WHAT NEEDS TO BE DONE: Look through the material below and copy every line containing the word "between".

===== INPUT MATERIAL

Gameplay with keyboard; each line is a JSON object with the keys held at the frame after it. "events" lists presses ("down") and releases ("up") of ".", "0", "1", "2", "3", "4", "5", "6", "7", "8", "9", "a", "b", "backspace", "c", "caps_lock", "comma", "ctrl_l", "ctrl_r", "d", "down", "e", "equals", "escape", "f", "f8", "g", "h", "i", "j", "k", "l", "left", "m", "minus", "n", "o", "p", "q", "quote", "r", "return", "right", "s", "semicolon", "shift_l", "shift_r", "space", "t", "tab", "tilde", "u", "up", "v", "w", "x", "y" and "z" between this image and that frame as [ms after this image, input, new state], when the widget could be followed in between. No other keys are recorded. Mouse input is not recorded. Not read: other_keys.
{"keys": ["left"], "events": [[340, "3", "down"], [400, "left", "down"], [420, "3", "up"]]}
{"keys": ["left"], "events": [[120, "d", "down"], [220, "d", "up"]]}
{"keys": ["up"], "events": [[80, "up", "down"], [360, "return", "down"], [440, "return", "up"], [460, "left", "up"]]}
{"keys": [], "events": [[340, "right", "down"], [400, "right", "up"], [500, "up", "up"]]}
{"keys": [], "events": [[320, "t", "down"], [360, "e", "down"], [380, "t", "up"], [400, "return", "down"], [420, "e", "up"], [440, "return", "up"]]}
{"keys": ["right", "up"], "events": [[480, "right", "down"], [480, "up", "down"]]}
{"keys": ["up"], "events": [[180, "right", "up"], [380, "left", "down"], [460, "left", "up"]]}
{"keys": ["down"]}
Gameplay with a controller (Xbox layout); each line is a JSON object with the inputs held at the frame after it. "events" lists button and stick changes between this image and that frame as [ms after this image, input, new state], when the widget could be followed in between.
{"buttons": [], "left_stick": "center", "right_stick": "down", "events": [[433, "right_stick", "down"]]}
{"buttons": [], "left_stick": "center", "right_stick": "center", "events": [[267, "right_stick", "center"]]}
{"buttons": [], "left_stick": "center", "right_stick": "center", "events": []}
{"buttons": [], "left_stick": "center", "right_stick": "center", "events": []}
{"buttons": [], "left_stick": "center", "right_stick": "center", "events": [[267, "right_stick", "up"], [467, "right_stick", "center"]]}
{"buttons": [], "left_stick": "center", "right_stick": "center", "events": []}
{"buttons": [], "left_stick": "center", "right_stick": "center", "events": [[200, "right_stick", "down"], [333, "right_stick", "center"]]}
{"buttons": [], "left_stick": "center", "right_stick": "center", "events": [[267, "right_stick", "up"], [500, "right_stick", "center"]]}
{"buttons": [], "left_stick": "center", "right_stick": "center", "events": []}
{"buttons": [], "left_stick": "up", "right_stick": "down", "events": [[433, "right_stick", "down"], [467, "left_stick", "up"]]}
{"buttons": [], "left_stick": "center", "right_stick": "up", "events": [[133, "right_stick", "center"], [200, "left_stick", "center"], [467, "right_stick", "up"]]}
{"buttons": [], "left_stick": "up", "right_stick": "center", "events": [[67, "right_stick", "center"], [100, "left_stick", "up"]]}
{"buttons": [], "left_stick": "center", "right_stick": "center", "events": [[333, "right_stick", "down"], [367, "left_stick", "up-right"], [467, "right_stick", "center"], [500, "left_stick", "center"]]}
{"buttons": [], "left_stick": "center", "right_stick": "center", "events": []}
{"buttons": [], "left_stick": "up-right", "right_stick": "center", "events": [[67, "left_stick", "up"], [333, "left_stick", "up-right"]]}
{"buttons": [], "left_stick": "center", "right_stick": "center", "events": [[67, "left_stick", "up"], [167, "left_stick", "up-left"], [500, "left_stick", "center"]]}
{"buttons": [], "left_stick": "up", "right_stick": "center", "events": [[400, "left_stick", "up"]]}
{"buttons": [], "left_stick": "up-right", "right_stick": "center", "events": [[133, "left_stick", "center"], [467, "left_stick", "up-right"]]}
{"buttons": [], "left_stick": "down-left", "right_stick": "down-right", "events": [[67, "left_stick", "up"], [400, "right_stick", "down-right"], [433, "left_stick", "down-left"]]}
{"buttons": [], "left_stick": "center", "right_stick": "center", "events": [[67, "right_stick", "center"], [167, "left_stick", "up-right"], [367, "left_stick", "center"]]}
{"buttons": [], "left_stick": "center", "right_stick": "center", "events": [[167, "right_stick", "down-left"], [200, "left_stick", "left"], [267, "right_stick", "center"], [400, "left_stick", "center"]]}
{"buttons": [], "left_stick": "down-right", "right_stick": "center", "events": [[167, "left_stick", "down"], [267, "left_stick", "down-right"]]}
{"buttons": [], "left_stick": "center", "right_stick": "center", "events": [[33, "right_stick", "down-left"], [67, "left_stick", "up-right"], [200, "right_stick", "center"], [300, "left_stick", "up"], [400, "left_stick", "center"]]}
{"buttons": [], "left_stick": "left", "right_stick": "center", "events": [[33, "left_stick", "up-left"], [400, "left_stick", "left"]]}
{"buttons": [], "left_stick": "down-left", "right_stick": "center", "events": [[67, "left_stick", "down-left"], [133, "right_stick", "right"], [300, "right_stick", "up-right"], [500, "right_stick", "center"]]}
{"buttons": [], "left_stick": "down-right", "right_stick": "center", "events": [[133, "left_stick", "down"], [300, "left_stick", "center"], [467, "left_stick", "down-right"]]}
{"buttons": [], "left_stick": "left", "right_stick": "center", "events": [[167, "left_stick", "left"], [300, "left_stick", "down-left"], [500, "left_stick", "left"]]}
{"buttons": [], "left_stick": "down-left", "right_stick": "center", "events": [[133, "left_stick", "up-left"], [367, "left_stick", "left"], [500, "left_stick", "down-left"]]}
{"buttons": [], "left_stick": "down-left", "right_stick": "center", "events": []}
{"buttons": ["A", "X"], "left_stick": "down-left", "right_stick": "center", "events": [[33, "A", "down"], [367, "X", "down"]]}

==========

OUTPUT FOR THIS TASK:
Gameplay with keyboard; each line is a JSON object with the keys held at the frame after it. "events" lists presses ("down") and releases ("up") of ".", "0", "1", "2", "3", "4", "5", "6", "7", "8", "9", "a", "b", "backspace", "c", "caps_lock", "comma", "ctrl_l", "ctrl_r", "d", "down", "e", "equals", "escape", "f", "f8", "g", "h", "i", "j", "k", "l", "left", "m", "minus", "n", "o", "p", "q", "quote", "r", "return", "right", "s", "semicolon", "shift_l", "shift_r", "space", "t", "tab", "tilde", "u", "up", "v", "w", "x", "y" and "z" between this image and that frame as [ms after this image, input, new state], when the widget could be followed in between. No other keys are recorded. Mouse input is not recorded. Not read: other_keys.
Gameplay with a controller (Xbox layout); each line is a JSON object with the inputs held at the frame after it. "events" lists button and stick changes between this image and that frame as [ms after this image, input, new state], when the widget could be followed in between.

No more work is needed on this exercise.